*DIRECTIONS FOR THIS TASK:*
The lines to reproduce from the material below are those from the one containing "- **Компараторные таймеры**: высокочастотные" through the one containing "## Заключение", both included; write them out exactly and add nothing.

*RECORDED DATA:*
........

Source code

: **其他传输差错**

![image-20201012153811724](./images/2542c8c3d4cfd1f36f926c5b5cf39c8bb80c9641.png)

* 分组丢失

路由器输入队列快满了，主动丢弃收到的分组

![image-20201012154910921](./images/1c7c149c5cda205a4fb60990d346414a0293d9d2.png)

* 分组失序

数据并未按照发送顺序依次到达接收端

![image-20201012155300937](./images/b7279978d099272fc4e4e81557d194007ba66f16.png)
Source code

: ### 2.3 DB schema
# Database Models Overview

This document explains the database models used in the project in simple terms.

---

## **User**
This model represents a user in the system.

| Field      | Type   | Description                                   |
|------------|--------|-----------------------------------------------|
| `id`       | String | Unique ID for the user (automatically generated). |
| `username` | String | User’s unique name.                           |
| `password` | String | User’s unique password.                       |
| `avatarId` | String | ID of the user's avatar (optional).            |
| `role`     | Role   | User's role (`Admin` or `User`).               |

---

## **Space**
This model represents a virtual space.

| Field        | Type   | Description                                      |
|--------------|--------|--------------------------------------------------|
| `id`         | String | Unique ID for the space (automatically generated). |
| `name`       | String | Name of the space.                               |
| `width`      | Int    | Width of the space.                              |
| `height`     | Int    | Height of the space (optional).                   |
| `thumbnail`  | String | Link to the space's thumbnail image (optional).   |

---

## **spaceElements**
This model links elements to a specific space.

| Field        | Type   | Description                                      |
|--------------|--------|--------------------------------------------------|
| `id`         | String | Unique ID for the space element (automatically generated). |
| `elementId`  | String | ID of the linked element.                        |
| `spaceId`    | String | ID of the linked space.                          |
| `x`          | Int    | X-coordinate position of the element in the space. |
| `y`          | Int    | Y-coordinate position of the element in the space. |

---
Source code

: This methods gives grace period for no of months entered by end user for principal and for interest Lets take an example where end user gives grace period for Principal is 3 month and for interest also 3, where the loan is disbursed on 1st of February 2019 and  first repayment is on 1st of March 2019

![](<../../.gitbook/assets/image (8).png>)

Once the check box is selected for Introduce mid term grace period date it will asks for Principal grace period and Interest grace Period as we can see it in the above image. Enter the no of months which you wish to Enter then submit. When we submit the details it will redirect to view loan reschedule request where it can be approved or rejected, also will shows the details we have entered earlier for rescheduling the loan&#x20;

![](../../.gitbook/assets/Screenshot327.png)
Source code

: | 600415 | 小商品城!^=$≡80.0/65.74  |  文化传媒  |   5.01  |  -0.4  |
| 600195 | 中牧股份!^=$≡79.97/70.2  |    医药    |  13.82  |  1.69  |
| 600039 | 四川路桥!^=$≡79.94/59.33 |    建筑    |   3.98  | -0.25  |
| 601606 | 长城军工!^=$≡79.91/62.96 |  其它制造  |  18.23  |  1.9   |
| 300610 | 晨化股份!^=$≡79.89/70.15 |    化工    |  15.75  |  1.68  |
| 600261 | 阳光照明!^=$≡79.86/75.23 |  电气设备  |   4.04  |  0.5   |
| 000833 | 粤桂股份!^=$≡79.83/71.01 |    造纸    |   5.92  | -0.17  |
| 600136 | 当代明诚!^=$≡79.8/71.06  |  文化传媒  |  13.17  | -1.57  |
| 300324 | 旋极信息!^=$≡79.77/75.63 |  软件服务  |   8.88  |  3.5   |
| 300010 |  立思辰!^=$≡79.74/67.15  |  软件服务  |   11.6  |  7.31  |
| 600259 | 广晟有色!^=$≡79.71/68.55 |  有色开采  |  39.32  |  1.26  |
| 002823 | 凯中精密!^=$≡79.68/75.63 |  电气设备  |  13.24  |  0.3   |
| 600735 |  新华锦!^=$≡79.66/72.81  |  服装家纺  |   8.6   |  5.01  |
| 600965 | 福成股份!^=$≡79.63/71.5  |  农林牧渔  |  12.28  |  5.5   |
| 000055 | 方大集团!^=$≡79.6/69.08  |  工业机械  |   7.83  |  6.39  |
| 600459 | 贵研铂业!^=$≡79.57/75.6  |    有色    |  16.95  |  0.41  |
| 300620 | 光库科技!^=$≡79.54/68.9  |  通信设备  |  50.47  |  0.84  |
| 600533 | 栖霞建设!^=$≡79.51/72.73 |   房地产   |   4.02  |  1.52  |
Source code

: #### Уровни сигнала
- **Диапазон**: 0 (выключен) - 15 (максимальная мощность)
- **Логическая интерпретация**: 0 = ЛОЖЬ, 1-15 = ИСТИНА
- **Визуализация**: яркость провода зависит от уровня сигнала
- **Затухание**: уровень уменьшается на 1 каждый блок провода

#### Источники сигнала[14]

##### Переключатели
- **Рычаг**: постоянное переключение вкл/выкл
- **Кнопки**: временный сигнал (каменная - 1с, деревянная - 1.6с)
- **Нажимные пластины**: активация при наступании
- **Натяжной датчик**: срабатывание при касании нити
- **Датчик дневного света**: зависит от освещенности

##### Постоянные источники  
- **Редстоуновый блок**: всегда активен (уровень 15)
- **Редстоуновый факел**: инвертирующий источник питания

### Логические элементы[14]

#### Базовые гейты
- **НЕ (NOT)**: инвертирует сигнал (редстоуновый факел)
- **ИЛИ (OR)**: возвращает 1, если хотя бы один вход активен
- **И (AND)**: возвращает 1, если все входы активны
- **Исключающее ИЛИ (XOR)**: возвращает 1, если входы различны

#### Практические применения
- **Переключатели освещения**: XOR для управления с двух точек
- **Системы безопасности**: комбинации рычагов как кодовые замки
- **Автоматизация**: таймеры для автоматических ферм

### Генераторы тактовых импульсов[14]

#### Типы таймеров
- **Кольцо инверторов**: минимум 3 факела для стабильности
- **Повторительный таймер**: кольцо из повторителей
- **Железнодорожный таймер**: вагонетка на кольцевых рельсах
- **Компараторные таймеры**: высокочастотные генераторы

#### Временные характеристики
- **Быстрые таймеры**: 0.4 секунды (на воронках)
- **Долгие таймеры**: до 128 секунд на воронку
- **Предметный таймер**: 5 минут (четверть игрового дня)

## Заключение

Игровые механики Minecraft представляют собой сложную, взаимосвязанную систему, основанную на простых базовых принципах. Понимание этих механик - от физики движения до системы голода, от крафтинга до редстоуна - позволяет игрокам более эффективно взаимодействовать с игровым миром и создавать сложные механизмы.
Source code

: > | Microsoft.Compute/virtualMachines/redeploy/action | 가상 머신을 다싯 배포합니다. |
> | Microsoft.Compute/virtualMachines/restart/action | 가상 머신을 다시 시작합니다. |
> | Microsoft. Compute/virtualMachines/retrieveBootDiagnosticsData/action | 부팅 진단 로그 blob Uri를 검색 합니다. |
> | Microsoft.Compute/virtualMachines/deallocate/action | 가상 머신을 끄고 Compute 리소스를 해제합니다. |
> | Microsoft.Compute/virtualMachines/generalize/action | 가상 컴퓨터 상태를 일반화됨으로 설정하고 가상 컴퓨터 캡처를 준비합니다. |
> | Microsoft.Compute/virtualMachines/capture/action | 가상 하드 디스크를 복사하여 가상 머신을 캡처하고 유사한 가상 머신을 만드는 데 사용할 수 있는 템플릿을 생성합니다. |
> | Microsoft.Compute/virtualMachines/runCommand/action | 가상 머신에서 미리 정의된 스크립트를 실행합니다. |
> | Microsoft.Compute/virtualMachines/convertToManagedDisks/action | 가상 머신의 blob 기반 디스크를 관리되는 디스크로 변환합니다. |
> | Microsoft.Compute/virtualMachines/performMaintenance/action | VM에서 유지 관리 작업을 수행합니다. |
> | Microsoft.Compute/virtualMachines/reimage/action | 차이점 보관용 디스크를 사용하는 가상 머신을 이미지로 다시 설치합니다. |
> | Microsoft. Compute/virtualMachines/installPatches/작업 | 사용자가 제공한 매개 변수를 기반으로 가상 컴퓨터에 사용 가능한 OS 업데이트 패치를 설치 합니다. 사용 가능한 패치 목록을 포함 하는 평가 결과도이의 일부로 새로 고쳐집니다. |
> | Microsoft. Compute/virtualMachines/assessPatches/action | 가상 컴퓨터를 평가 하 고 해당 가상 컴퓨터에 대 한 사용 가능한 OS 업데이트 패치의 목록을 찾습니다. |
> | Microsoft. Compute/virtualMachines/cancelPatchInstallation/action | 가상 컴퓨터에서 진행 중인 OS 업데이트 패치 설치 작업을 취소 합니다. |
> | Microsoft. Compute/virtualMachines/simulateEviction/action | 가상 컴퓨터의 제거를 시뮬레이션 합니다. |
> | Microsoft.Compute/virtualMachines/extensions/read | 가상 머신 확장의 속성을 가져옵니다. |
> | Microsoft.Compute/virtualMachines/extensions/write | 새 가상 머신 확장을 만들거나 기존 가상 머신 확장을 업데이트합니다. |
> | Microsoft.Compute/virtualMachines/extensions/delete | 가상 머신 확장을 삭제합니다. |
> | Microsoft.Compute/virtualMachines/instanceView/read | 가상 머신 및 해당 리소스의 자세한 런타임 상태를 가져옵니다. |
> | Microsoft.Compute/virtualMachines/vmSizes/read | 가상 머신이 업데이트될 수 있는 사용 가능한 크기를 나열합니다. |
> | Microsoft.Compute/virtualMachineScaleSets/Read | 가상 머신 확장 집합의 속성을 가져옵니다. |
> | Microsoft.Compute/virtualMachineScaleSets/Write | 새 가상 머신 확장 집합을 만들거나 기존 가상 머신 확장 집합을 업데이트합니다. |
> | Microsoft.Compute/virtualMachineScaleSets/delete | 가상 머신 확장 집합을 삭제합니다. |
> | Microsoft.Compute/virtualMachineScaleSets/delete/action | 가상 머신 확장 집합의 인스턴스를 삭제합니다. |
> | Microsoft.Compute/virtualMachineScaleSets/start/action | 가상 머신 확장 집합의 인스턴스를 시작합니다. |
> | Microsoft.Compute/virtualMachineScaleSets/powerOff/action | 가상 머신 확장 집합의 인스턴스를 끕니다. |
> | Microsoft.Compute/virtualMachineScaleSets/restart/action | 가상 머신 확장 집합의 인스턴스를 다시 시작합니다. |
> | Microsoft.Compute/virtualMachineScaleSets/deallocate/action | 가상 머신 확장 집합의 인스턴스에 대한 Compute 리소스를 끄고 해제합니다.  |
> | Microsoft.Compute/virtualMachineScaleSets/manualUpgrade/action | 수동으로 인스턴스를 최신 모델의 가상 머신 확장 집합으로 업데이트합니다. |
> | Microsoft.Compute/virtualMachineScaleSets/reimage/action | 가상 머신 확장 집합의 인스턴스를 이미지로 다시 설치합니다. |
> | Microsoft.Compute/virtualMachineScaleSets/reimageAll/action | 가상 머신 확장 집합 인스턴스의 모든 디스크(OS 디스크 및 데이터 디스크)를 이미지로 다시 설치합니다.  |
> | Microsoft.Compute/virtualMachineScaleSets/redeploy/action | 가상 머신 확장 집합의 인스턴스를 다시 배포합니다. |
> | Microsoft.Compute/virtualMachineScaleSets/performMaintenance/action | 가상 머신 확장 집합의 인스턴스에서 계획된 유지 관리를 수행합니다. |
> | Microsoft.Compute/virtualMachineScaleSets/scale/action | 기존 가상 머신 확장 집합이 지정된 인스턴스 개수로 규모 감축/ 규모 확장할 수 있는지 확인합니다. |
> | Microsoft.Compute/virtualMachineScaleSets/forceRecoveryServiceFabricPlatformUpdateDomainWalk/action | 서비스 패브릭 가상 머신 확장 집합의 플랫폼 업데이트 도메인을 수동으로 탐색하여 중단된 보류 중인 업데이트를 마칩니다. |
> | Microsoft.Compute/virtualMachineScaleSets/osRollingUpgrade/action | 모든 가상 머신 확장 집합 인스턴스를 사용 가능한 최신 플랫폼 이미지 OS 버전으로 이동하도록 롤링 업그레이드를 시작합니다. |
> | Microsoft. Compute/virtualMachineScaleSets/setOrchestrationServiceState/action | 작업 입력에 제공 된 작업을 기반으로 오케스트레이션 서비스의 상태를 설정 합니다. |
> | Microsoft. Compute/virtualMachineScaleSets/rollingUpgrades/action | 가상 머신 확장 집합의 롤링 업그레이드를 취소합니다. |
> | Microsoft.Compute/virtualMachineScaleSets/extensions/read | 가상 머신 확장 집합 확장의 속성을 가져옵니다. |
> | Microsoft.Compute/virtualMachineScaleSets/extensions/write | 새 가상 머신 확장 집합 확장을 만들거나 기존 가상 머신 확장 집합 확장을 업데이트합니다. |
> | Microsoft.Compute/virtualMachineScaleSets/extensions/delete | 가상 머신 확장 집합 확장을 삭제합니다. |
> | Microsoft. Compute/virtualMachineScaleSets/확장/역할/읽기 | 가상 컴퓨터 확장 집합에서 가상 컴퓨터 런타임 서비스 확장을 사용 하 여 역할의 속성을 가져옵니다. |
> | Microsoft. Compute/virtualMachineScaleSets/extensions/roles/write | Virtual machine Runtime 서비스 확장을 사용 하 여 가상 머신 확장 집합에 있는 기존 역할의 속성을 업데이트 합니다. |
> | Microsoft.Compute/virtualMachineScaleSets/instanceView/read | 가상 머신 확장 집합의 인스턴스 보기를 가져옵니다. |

........

*PROBLEM SOLUTION:*
- **Компараторные таймеры**: высокочастотные генераторы

#### Временные характеристики
- **Быстрые таймеры**: 0.4 секунды (на воронках)
- **Долгие таймеры**: до 128 секунд на воронку
- **Предметный таймер**: 5 минут (четверть игрового дня)

## Заключение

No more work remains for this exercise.